Surely they couldn’t overlook the fact that four devastating cyclones had hit the same area at the same time, and Palavar’s home, which seemed to be the epicenter, was spared. Mason imagined teams of scientists and soldiers storming the place, searching for technology they could possibly appropriate for weather modification, national security and defense.

Did they find anything? And if not, was it all ascribed to luck and investment prescience when it came to the weather? Maybe Palavar made them think that way.

And maybe it wasn’t Palavar, Mason thought chillingly. Maybe he wouldn’t have been so foolish as to bring all that scrutiny to his front door and then have to deal with the full force of the United States government.

Somehow he had survived it. Somehow, against all odds …

Mason thought for a moment. Thought about the small band of unarmed druids on Anglesey Island, standing up to the Roman force.

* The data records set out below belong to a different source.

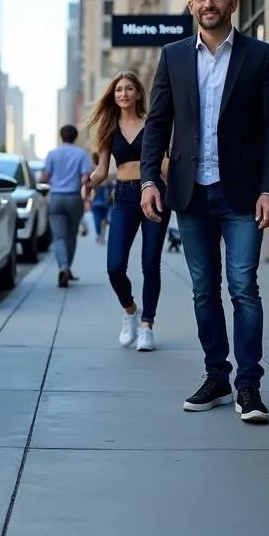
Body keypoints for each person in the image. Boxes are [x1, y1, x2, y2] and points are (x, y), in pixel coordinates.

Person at [141, 0, 269, 423]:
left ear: (232, 3)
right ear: (190, 5)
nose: (209, 4)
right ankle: (216, 377)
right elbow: (158, 123)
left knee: (243, 287)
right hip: (190, 193)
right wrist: (149, 179)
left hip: (242, 192)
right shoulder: (173, 56)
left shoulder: (261, 56)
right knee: (204, 290)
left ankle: (249, 387)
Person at [83, 71, 169, 352]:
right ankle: (130, 309)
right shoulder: (108, 128)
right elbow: (102, 169)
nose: (123, 93)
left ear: (138, 94)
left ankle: (147, 325)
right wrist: (89, 182)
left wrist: (171, 173)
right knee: (115, 266)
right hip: (123, 197)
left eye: (129, 88)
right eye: (119, 89)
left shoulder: (153, 124)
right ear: (114, 95)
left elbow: (165, 162)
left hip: (155, 194)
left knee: (150, 262)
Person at [41, 124, 92, 287]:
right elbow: (86, 177)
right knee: (71, 235)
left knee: (58, 236)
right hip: (73, 197)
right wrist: (87, 197)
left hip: (56, 197)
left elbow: (45, 177)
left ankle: (63, 267)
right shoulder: (81, 154)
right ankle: (67, 268)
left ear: (60, 136)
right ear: (75, 137)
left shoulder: (52, 154)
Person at [88, 150, 111, 244]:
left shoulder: (92, 172)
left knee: (97, 218)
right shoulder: (106, 170)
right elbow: (109, 183)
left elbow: (89, 186)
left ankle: (99, 235)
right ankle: (101, 235)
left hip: (96, 199)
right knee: (104, 218)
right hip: (105, 198)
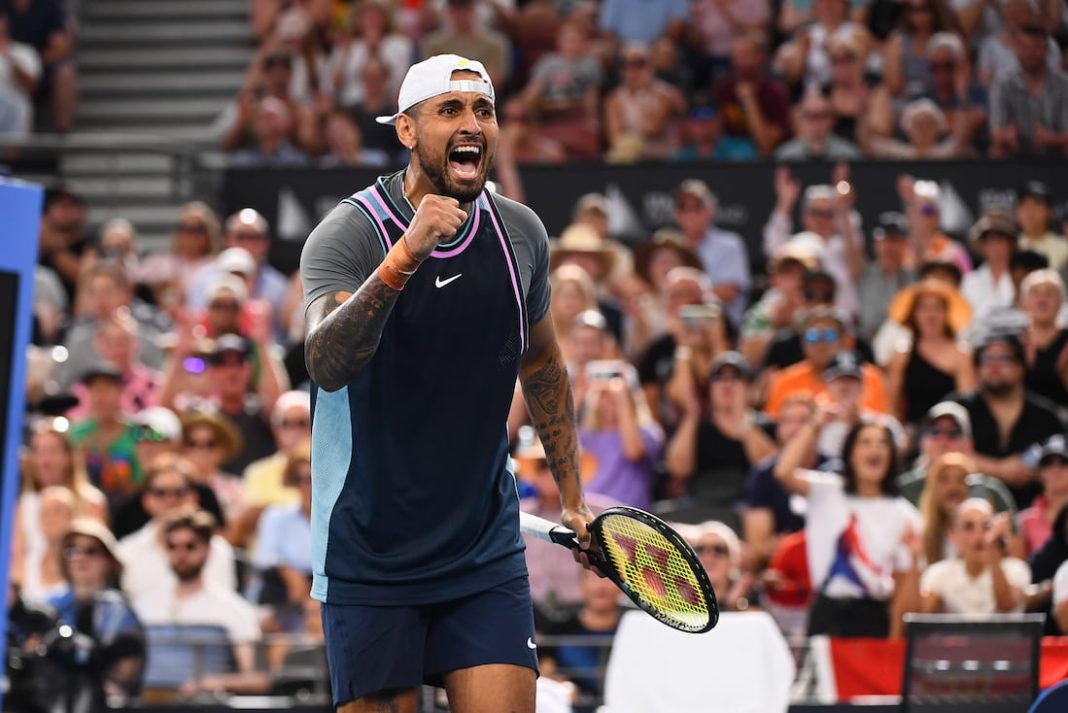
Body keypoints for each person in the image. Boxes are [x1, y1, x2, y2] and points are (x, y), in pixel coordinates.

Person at [299, 54, 596, 713]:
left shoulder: (520, 234)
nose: (473, 124)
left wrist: (573, 497)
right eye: (451, 110)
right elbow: (326, 360)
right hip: (370, 551)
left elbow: (543, 364)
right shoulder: (350, 233)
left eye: (483, 110)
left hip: (481, 549)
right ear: (407, 131)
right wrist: (406, 253)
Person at [776, 418, 922, 638]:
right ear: (851, 453)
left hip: (874, 617)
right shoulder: (826, 491)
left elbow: (903, 588)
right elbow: (783, 473)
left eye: (882, 443)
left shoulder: (906, 515)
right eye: (865, 442)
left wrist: (892, 640)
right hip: (827, 613)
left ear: (892, 455)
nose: (874, 449)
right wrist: (814, 425)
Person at [133, 508, 268, 696]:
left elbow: (256, 679)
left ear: (208, 549)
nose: (181, 554)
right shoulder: (143, 606)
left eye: (190, 546)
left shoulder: (234, 609)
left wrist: (210, 683)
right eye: (172, 546)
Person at [48, 518, 145, 707]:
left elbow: (126, 667)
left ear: (109, 560)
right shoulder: (49, 604)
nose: (80, 557)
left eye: (91, 551)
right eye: (72, 551)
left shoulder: (119, 611)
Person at [884, 279, 975, 426]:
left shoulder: (962, 354)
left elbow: (967, 405)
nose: (930, 315)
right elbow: (892, 406)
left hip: (951, 432)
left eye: (937, 308)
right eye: (923, 308)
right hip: (913, 434)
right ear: (914, 314)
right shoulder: (902, 353)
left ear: (946, 313)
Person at [919, 498, 1030, 614]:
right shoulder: (938, 573)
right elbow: (922, 611)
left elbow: (1006, 605)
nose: (979, 535)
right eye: (969, 527)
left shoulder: (1016, 569)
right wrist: (914, 556)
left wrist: (993, 550)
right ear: (953, 535)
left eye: (986, 526)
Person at [1021, 269, 1068, 407]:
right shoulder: (1013, 343)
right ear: (1024, 302)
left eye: (1050, 293)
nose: (1042, 300)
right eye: (1035, 293)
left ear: (1061, 302)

Was there a similar blanket of wool pulled over the invaders’ eyes on Palavar’s ranch? A cloud of misdirection and confusion while the true power moved elsewhere?

Still lost in these thoughts, Mason didn’t realize the plane was in descent.

He was home.

O O O

In the hospital waiting room, he expected to find Gabriel, but all the chairs were empty and no one at the reception desk had seen him recently. Mason tried calling his son but it kept going to voicemail. Lauren was in ICU still and he was promised that he would hear as soon as she was out. In the meantime, he could wait in the room they had prepared for her.

Inside, he found someone waiting for him. It wasn’t Gabriel. Not even close. But the man in the dark, sitting in corner beside the empty bed, was undeniably familiar.

“You,” Mason said, staring at the black face pulling itself into the light.

The Haitian man smiled and twirled thin cane. “Come inside, Mr. Grier. We don’t have a lot of time.”